7 p.m. Friday on WFLD-Channel 32
The Cleveland Show
7:30 p.m. Sunday on WFLD-Channel 32
To be honest, I was hoping it would be Stewie who'd make a break for it. I'd like to see Seth MacFarlane's demonic baby finally crowned dictator of at least the tri-state area, if not the world. But this "Family Guy" spinoff doesn't focus on Stewie, or the talking dog, or perma-bachelor Quagmire, or even Mayor Adam West. It's Cleveland Brown -- the mild-mannered deli owner who would be voted least likely to succeed-- who's movin' on up.
"What the hell? He's getting his own show?" grouses Stewie in the first episode. Indeed.

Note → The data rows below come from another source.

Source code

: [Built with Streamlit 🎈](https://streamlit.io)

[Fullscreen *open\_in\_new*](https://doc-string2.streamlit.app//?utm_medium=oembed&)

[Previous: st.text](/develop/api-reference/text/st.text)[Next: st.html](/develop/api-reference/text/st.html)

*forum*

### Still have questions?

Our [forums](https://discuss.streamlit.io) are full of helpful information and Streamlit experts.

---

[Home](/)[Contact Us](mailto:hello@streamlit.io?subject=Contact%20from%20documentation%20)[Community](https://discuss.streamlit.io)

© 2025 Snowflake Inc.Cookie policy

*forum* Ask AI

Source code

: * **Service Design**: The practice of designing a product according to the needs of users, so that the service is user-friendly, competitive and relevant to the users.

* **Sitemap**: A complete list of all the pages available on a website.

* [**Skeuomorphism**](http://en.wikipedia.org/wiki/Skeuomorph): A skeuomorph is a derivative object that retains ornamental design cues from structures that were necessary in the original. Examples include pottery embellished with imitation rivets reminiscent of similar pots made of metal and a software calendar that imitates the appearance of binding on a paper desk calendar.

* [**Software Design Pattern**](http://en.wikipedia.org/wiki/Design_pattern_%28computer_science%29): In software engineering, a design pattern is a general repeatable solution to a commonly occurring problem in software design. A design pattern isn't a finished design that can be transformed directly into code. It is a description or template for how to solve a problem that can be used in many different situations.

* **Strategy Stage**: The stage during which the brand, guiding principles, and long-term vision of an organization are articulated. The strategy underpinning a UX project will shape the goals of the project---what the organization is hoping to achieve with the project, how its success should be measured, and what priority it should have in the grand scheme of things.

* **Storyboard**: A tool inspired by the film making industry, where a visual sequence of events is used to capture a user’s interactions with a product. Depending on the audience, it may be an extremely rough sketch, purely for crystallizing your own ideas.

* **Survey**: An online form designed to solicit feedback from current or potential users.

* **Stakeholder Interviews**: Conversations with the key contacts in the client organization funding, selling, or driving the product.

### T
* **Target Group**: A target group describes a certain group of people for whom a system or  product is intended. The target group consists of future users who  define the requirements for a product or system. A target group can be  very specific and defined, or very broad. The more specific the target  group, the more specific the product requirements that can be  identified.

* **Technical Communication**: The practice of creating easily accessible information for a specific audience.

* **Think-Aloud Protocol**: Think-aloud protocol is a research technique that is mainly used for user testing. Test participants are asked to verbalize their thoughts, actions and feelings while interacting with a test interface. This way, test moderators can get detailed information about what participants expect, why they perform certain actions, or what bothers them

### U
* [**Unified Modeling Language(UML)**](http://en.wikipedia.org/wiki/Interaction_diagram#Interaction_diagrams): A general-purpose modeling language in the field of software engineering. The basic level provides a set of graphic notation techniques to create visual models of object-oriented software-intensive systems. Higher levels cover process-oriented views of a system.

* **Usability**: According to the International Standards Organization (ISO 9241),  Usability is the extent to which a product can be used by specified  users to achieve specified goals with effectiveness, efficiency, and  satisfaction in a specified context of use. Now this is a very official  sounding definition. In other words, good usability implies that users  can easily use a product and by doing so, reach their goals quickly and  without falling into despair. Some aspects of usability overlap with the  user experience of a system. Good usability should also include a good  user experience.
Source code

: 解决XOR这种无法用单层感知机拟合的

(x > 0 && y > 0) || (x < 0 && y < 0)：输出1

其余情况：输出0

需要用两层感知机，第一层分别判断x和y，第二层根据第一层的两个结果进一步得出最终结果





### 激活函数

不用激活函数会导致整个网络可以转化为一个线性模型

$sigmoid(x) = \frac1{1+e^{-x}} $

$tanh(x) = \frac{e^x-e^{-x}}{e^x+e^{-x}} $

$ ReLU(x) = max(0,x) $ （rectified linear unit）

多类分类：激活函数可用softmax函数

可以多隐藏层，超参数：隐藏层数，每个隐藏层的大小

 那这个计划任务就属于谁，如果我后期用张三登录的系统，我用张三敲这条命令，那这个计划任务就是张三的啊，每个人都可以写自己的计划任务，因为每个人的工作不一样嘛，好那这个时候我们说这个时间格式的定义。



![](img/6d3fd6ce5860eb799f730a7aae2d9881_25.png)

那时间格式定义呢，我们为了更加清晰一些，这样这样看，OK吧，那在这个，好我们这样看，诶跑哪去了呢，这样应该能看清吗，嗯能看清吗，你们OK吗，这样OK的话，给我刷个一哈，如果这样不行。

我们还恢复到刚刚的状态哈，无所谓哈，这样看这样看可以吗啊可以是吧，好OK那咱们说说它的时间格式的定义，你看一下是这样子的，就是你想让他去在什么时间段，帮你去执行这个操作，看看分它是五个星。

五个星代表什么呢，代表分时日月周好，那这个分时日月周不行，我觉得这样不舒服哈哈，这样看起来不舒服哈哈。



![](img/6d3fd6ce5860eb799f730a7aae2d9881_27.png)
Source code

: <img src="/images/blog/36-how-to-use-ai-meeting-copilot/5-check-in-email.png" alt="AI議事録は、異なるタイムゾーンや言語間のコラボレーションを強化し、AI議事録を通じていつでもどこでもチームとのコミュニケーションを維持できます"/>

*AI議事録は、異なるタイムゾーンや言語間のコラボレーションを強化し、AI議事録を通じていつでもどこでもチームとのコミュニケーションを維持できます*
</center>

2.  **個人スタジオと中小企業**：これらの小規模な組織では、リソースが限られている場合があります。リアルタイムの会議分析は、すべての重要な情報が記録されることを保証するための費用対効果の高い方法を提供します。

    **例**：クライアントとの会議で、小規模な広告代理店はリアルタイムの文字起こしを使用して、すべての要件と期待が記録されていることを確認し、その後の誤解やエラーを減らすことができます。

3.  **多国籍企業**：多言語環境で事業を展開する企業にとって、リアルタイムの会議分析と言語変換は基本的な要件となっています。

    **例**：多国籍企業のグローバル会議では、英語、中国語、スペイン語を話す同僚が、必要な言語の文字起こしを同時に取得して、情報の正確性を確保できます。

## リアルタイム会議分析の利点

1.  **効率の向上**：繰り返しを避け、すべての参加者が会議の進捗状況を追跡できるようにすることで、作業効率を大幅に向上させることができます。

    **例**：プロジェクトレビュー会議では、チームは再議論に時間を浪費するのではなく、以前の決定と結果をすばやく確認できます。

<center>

But the creator of "Family Guy" and "American Dad" seems to know what he's doing. He reportedly signed a deal with Fox worth $100 million, making him television's best-paid writer and producer. (He's single. I checked.) And Fox renewed "The Cleveland Show" for a second season before the premiere even aired.
If Fox trusts MacFarlane, that's good enough for me.
But if you're not a "Family Guy" fan, stay far, far away from "Cleveland." The new show is more conventional and warm-hearted -- but only slightly. If I had to sum up the humor in one word, it would be "random." The first episode references the Regal Beagle, President Obama, genital mutilation and Gene Hackman. (Thankfully, not all at once.)
Newly divorced Cleveland heads back to his hometown (Stoolbend, Va.) and romances his high school crush, Donna (Sanaa Lathan). In no time, Cleveland's attracted a gaggle of pals, too: a redneck, a short guy, and a religious talking bear. The bear's wife, also a talking bear, is named Arianna and is voiced by Arianna Huffington. Random, yes?
So far my favorite character is a teenager named Federline Jones, voiced by Jamie Kennedy. About time he resurrected "Malibu's Most Wanted's" B-Rad.
Cleveland may be an unlikely hero, but he's endlessly more enjoyable than the gentlemen of Fox's other new comedy, "Brothers." I suppose you could say that the show has admiral goals -- to pay homage to the art of the insult, and to break new ground in paralysis humor -- but it's uncomfortable to watch.
Michael Strahan, a former New York Giant, plays Mike Trainor, newly retired football star. Daryl Mitchell plays Chill, his wheel-chair-bound brother, who is bitter about Mike's success. He has nonetheless capitalized on Mike's fame by opening a restaurant decorated with his memorabilia.
They don't like each other. Mike makes fun of Chill for being paraplegic. Chill makes fun of Mike for having a gap between his teeth. I am worried that Chill will run out of offensive jokes first.
Their mother (CCH Pounder) wants the two to reconcile. Their father (Carl Weathers) seems to be around mainly so his sons can mock his worsening dementia when they get tired of sniping at each other.
Why one star? I gave the show half a star star because of Mitchell, who was a regular on "Veronica's Closet." In 2001, he suffered a spinal injury in a motorcycle crash, but didn't give up acting. I happen to be a huge fan of his work in 1999's "Galaxy Quest." The other half a star goes to Strahan, who is adorable.
The show, not so much. "I know he's an ass, but he's my son and I love him," says Mom at one point. You, of course, have no such obligation.